Records from a dataset:
++++++++
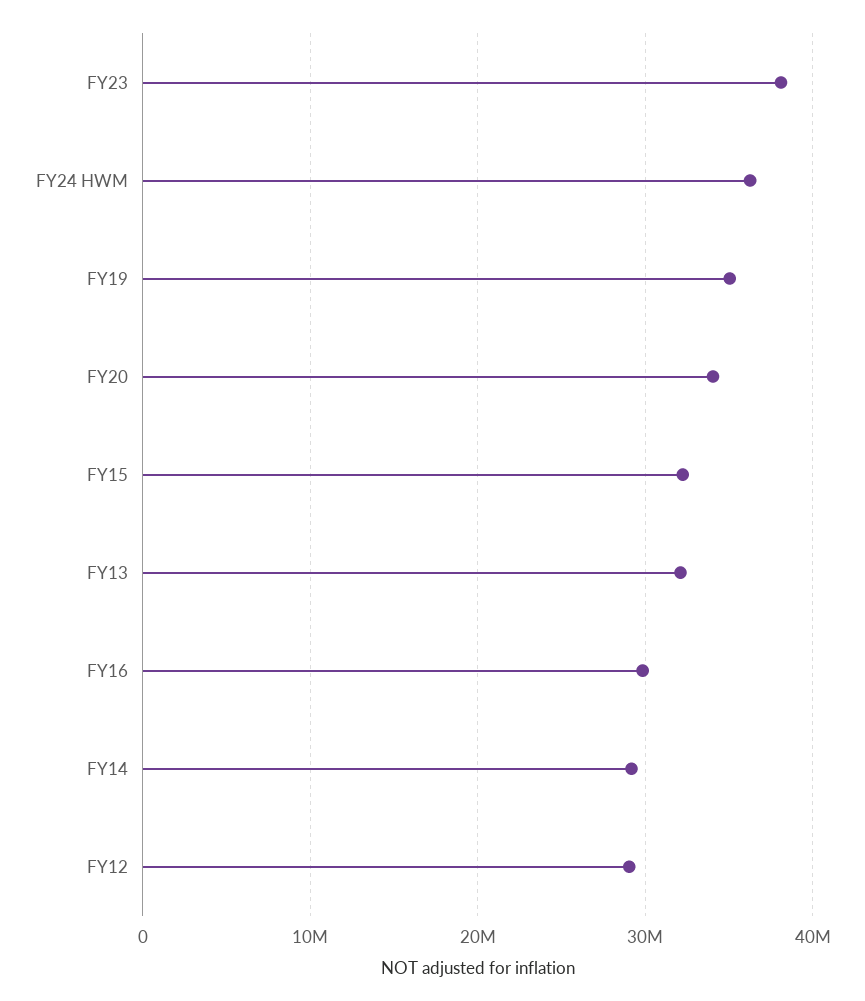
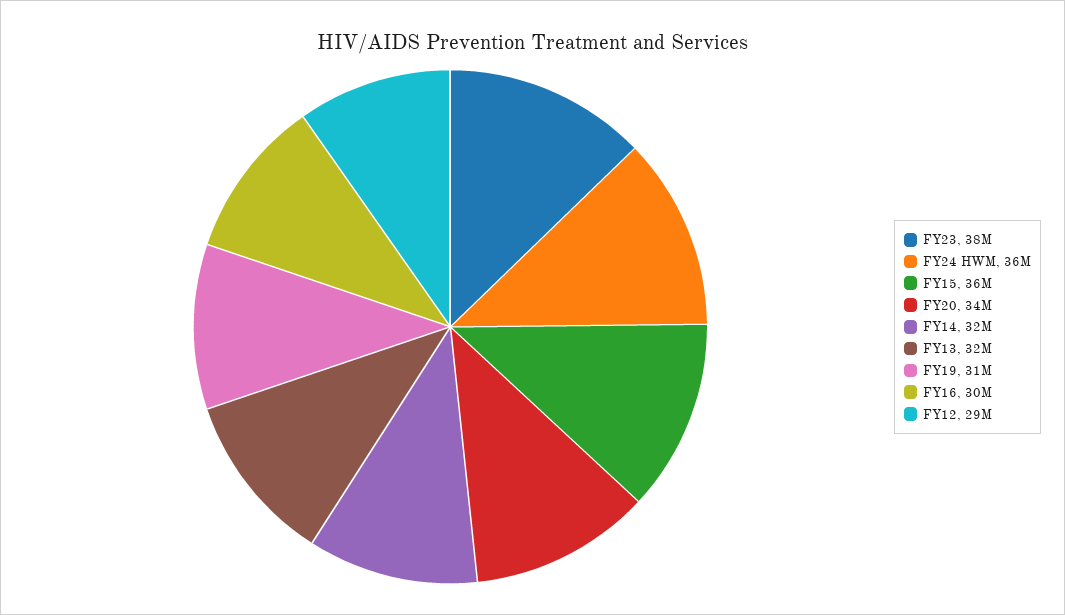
  {
    "FY23": 38000000,
    "FY24 HWM": 36000000,
-   "FY19": 35000000,
+   "FY19": 31000000,
    "FY20": 34000000,
-   "FY15": 32000000,
+   "FY15": 36000000,
    "FY13": 32000000,
    "FY16": 30000000,
-   "FY14": 29000000,
+   "FY14": 32000000,
    "FY12": 29000000
  }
++++++++
EXERCISE DETAILS:
Repeat each entry precisely as it appears. Leave the pictures out.

RESPONSE BELOW:
  {
    "FY23": 38000000,
    "FY24 HWM": 36000000,
-   "FY19": 35000000,
+   "FY19": 31000000,
    "FY20": 34000000,
-   "FY15": 32000000,
+   "FY15": 36000000,
    "FY13": 32000000,
    "FY16": 30000000,
-   "FY14": 29000000,
+   "FY14": 32000000,
    "FY12": 29000000
  }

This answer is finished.